TEXT PROVIDED →
Geneva,  China defended detention of thousands of people in Xinjiang province at the UN Human Rights Council (HRC) meeting, here on Tuesday, and invited High Commissioner Michelle Bachelet to visit the area in the country’s northwest.

“I sincerely invite you Mr President, Madam High Commissioner, as well as the members of the HRC and observers to make field visits to Xinjiang and see for yourselves a beautiful, true and a hospitable Xinjiang,” Vice-Governor Erkin Tuniyaz told the UNHCR session on Tuesday.

Xinjiang Vice-Governor Tuniyaz’s statement was watched closely in Geneva, as it was the first time a top official from China was to appear before the UN to discuss the detention camps, Efe news reported. Tuniyaz also belongs to the ethnic Uighur minority.

According to human rights groups, around one million Uighurs and other Muslim minorities are interned in Xinjiang’s so-called re-education camps.

Tuniyaz claimed they were centres of “vocational education and training” created to “educate and save those who are influenced by religious extremism and committed minor legal offences” It aimed at preventing them from becoming “victims of terrorism and extremism”, Tuniyaz added.

Xinjiang, which neighbours Central Asia, suffered the influence of separatist forces from the 90s until 2016, which led to thousands of violent attacks and several deaths, according to him.

Since the creation of the centres, “not a single case of violent terrorist attack occurred in Xinjiang, the infiltration and spreading of extremism has been effectively contained,” Tuniyaz said.

To the allegations from human rights activists that the centres are used by the Chinese government to detain entire families and force them to renounce Islam, Tuniyaz said, “The trainees can go home on a regular basis and ask for leave whenever needed.”

Tuniyaz alleged “certain countries, NGOs and media outlets ignored Xinjiang’s stability and progress and maliciously criticised, smeared and slandered the counter-terrorism and de-radicalisation measures. Some of them even invented stories and even fabricated fake news.”

Some of the critics suggest that China is creating a security network that invades privacy and affects the daily lives of Uighurs and other minorities with the help of technologies, like facial recognition and the “big data”.

Tuniyaz defended the use of technologies to combat crime, but insisted there was no racial or ethnic profiling.

Ahead of Xinjiang Vice-Governor’ speech, Uighur activists demonstrated near the UN headquarters here to denounce the massive detention camps.

EXERCISES TO COMPLETE →
A) From the Xinjiang article, reproduce word for word the passage starting with "Some of the critics" and going on through "or ethnic profiling.".
B) Translate this sentence from the Xinjiang article into Spanish: "Tuniyaz defended the use of technologies to combat crime, but insisted there was no racial or ethnic profiling."

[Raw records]

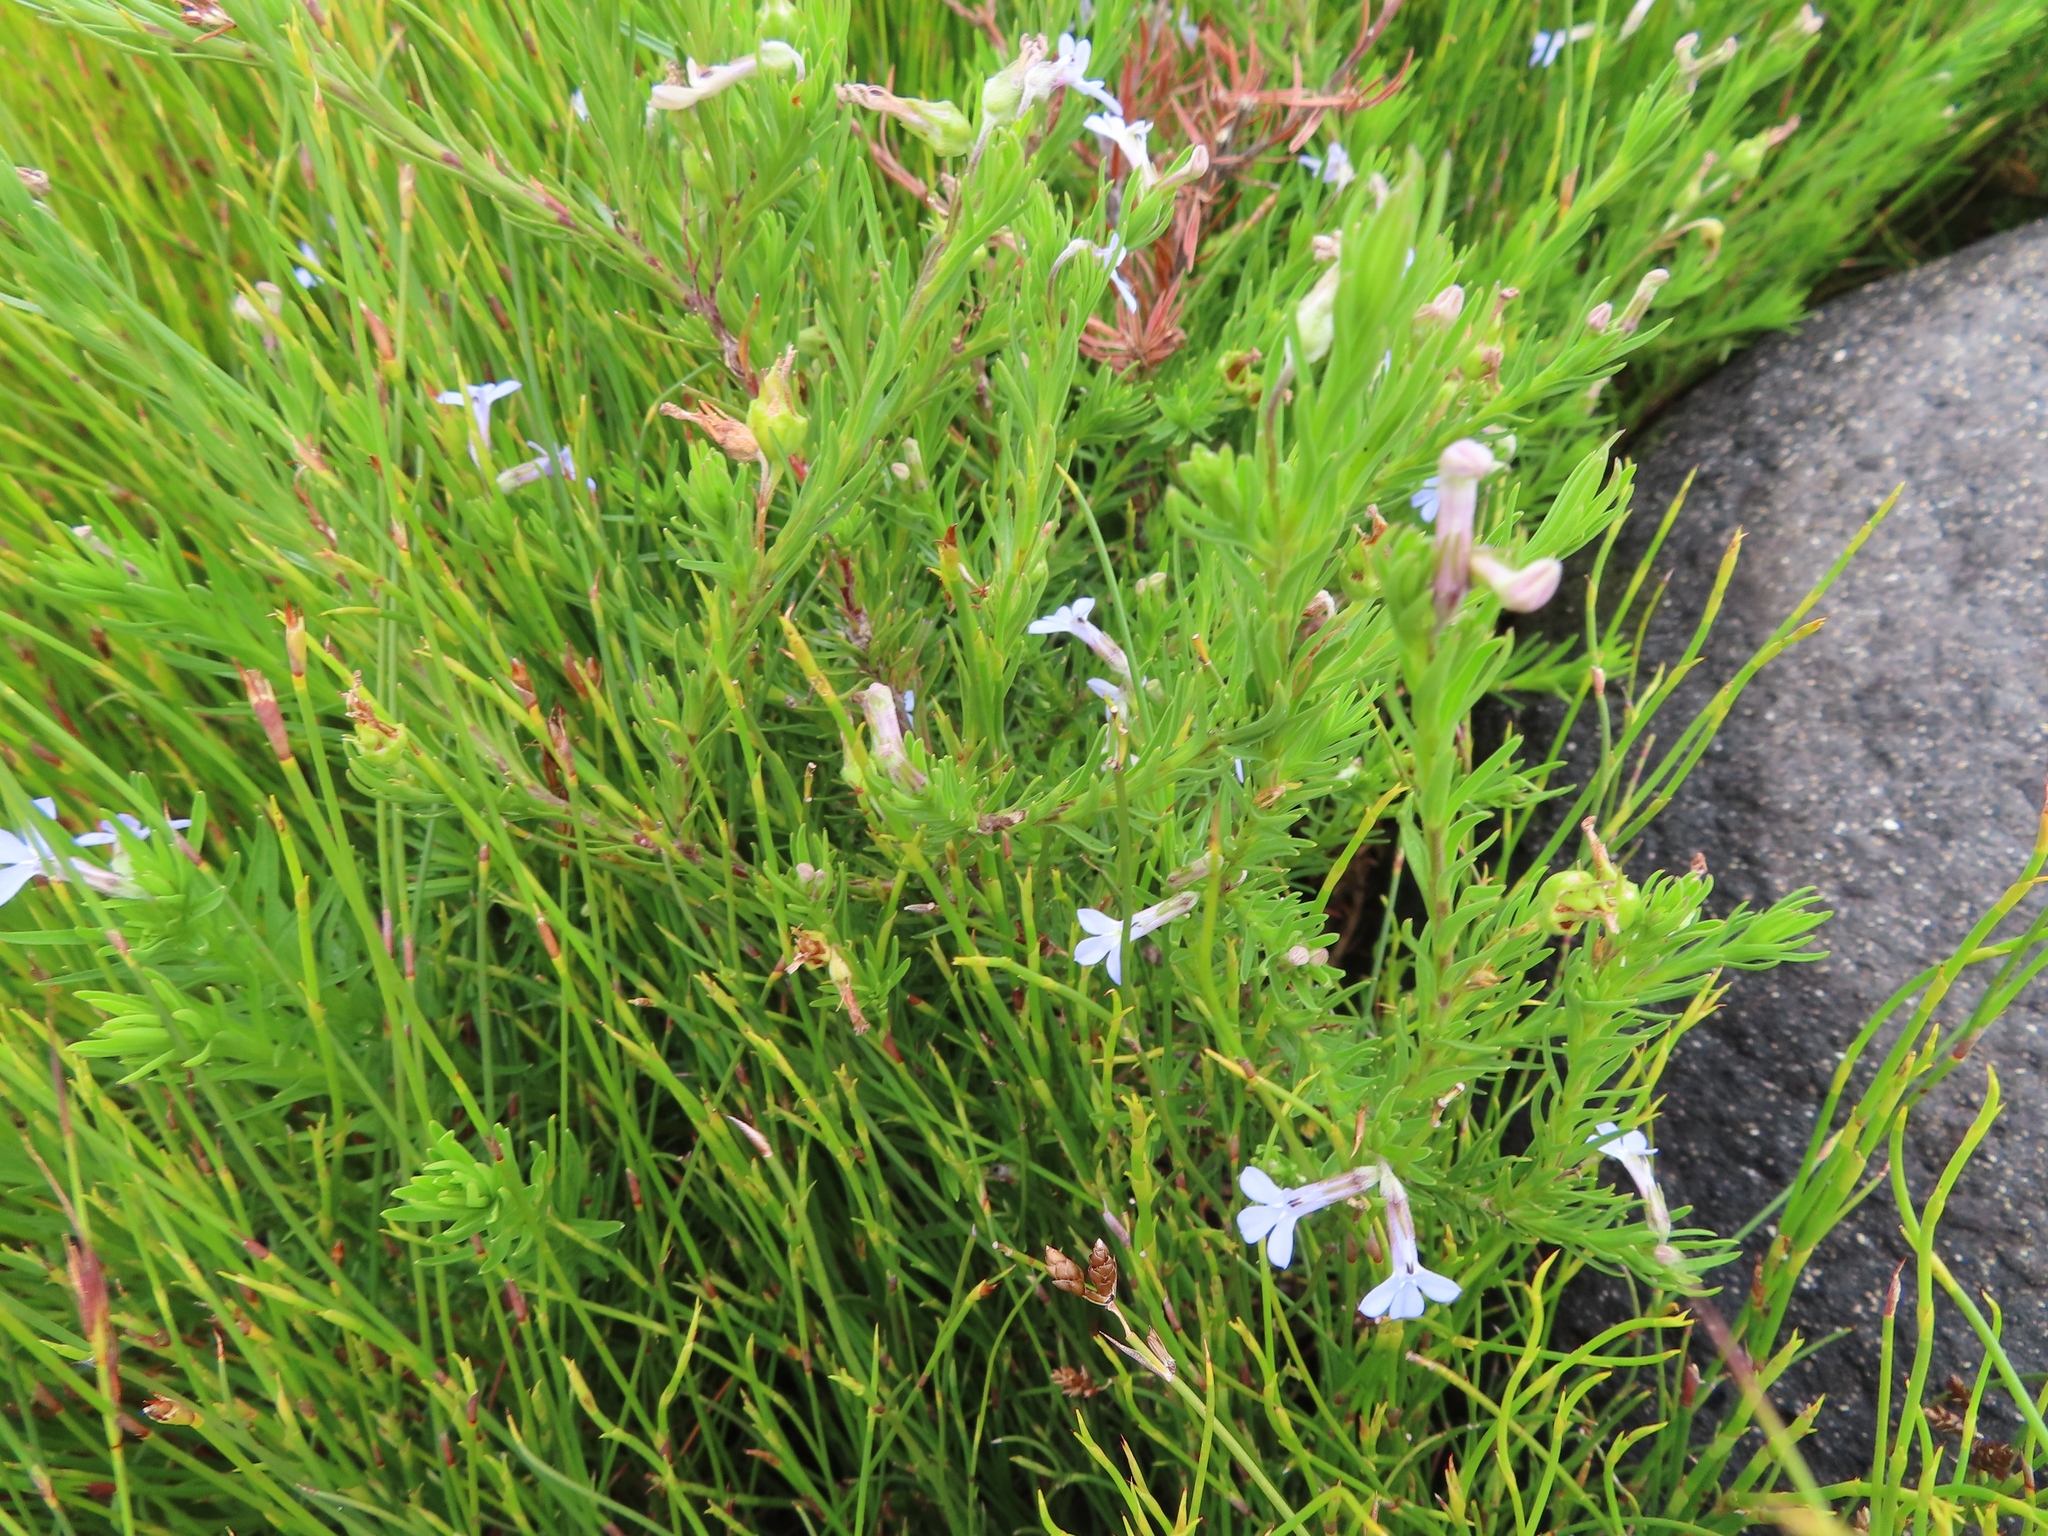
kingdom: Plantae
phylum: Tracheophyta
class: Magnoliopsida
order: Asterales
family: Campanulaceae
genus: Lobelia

--

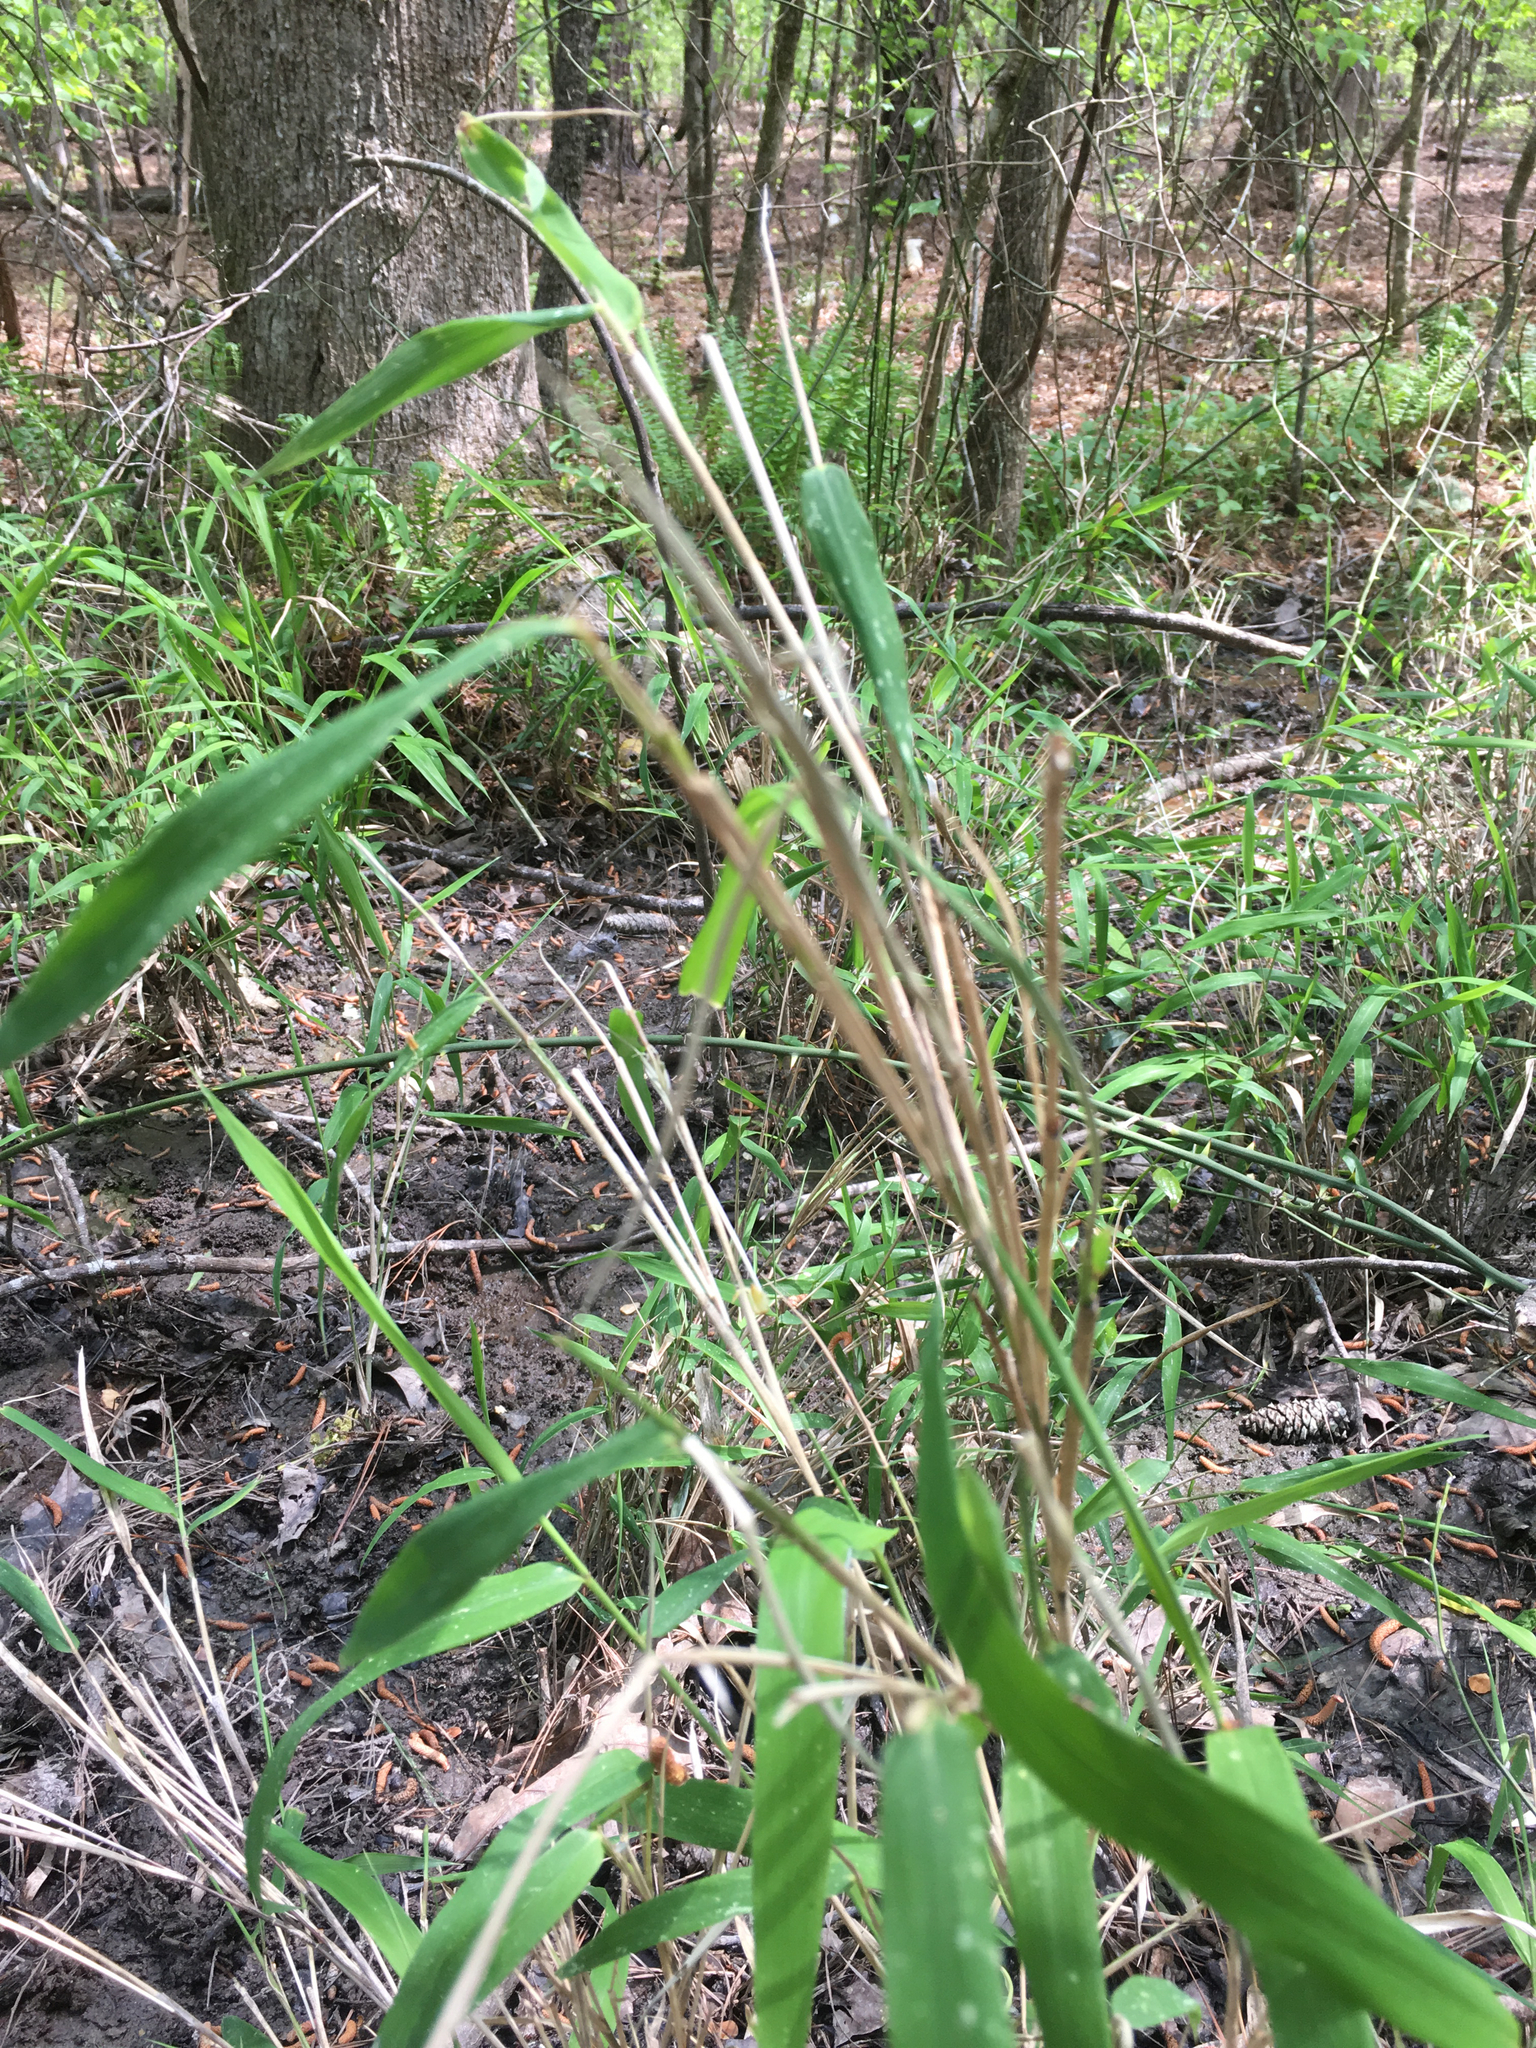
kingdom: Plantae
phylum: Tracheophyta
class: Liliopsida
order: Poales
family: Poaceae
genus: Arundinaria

COMPLETED EXERCISE →
A)
Some of the critics suggest that China is creating a security network that invades privacy and affects the daily lives of Uighurs and other minorities with the help of technologies, like facial recognition and the “big data”.

Tuniyaz defended the use of technologies to combat crime, but insisted there was no racial or ethnic profiling.

B) Tuniyaz defendió el uso de tecnologías para combatir la delincuencia, pero insistió en que no se elaboraban perfiles raciales ni étnicos.